_本文の抜粋_
━━━━━━━━━━━━━━━━

IVIG10%製剤の特徴を生かした投与方法について、どのようにお考えでしょうか。

鮎澤先生:
美馬先生らの報告では13)、10%製剤の投与時間は7.4時間、5%製剤は15時間、追加投与開始までの時間がそれぞれ45時間と48.8時間であったことが示されました(表2)。投与時間と追加治療開始までの時間が10%製剤で有意に短縮しています。CAAの発生や副作用の頻度に有意差はなく、今後、症例数が増えると、さらに正確なデータになってくると思います。投与時間や追加治療開始までの時間の短縮を期待する場合には10%製剤の投与を検討しても良いかもしれません。

〈用法・用量に関連する使用上の注意〉
(2)投与速度:
ショック等の副作用は初日の投与開始 1 時間以内,また投与速度を上げた際に起こる可能性があるので,これらの時間帯については特に注意すること.
① 初日の投与開始から 1時間は0.01mL/kg/分で投与し,副作用等の異常所見が認められなければ,徐々に速度を上げてもよい.ただし,0.06mL/kg/分を超えないこと,2日目以降は,前日に耐容した速度で投与することができる.
② 川崎病の患者に対し,2,000mg(20mL)/kgを 1 回で投与する場合は,基本的には①の投与速度を遵守することとするが,急激な循環血液量の増大に注意し,6時間以上かけて点滴静注すること.
(献血ヴェノグロブリンIH10%静注添付文書より抜粋)

表2 10%製剤と5%製剤によるIVIG効果の比較

表2 10%製剤と5%製剤によるIVIG効果の比較

美馬隆宏ら:Journal of Pediatric Cardiology and Cardiac Surgery 36(3):223-229,2020.
より作表

治療アルゴリズムも改訂されていますが(図2)、2012年版からどのような点が変更されたのでしょうか。

鮎澤先生:
急性期治療ではアルゴリズムが重視されますので、よりエビデンスに基づいたものとするための改訂を行いました。
2012年版では、不応予測例に関する記載は控えめで、高リスクの場合、標準的にはステロイドまたはシクロスポリンを標準とし、ステロイドパルスまたはウリナスタチンを考慮可という記載でした。2020年版では明確なクラス分類・エビデンス分類がなされ、不応予測が高リスクの場合にはシクロスポリンの併用も一つのオプションになったという点が大きな特徴ですが、シクロスポリンについては、今後、リアルワールドでのデータを集積していただきたいと思います。
セカンドラインについては、不応例の定義、および追加治療の必要性を評価するための解熱時間に関する定義が変更されました。推奨治療としてはIVIG再投与、考慮される治療としてステロイド、ウリナスタチンに加え、今回インフリキシマブが追加されました。
サードラインに関しては、いずれの治療もあり得るという点に変更はありませんが、前回入っていたウリナスタチンは、初期に使わないとあまり意味がないという点を強調する意味で、今回はサードラインには入りませんでした。

━━━━━━━━━━━━━━━━

_記録データ_
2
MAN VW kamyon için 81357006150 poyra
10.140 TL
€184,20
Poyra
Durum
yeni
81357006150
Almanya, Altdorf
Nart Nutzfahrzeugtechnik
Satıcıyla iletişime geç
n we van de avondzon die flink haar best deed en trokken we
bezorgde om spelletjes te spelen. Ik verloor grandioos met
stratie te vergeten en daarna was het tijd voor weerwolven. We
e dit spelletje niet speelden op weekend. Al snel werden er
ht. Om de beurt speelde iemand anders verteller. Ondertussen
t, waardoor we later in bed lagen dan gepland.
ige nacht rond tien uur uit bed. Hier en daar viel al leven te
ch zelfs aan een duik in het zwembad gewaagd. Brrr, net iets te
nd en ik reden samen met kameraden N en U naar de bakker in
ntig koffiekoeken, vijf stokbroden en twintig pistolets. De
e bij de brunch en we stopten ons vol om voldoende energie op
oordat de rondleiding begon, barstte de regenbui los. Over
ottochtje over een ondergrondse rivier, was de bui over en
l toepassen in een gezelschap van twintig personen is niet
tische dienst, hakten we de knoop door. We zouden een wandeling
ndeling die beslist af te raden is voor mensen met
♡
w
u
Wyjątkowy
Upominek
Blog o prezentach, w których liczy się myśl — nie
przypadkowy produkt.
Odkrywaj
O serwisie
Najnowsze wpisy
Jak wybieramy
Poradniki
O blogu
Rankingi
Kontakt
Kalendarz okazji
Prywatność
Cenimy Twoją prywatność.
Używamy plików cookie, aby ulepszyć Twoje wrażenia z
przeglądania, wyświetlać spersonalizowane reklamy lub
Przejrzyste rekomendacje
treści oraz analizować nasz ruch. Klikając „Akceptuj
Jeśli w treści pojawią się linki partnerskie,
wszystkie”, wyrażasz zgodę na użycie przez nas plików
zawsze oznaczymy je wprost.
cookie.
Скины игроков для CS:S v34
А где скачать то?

━━━━━━━━━━━━━━━━

_取り組む課題_
a: 本文の「セカンドラインについては」で始まる段落に挙がっている治療を、推奨か考慮かの区別をつけてすべて書き出すこと。
b: 本文の「美馬先生らの報告では」で始まる段落を、主な事実を残して箇条書きにまとめること。
記録の行はここでは使わない。

_解答_
a:
- IVIG再投与(推奨される治療)
- ステロイド(考慮される治療)
- ウリナスタチン(考慮される治療)
- インフリキシマブ(考慮される治療、今回追加)

b:
- 投与時間は10%製剤が7.4時間、5%製剤が15時間。
- 追加投与開始までの時間は10%製剤が45時間、5%製剤が48.8時間。
- 10%製剤では、どちらの時間も有意に短い。
- CAAの発生と副作用の頻度には有意差がない。
- 症例数が増えれば、データはさらに正確になると見られる。
- 時間の短縮を期待する場合は、10%製剤の投与を検討してもよい。